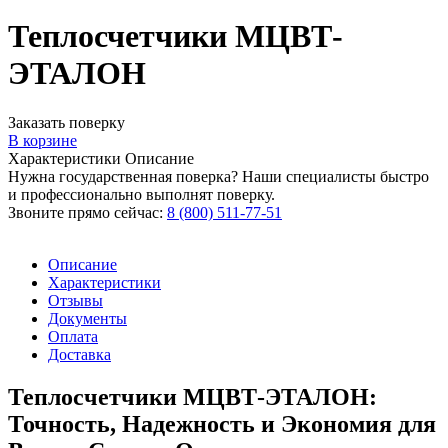
Теплосчетчики МЦВТ-
ЭТАЛОН
Заказать поверку
В корзине
Характеристики
Описание
Нужна государственная поверка? Наши специалисты быстро
и профессионально выполнят поверку.
Звоните прямо сейчас:
8 (800) 511-77-51
Описание
Характеристики
Отзывы
Документы
Оплата
Доставка
Теплосчетчики МЦВТ-ЭТАЛОН:
Точность, Надежность и Экономия для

== Exercise goal ==
Swap every "Описание" for "Обзор" in the text of the item above and give the lines again with nothing else changed. Leave the picture out.

== Exercise output ==
Теплосчетчики МЦВТ-
ЭТАЛОН
Заказать поверку
В корзине
Характеристики
Обзор
Нужна государственная поверка? Наши специалисты быстро
и профессионально выполнят поверку.
Звоните прямо сейчас:
8 (800) 511-77-51
Обзор
Характеристики
Отзывы
Документы
Оплата
Доставка
Теплосчетчики МЦВТ-ЭТАЛОН:
Точность, Надежность и Экономия для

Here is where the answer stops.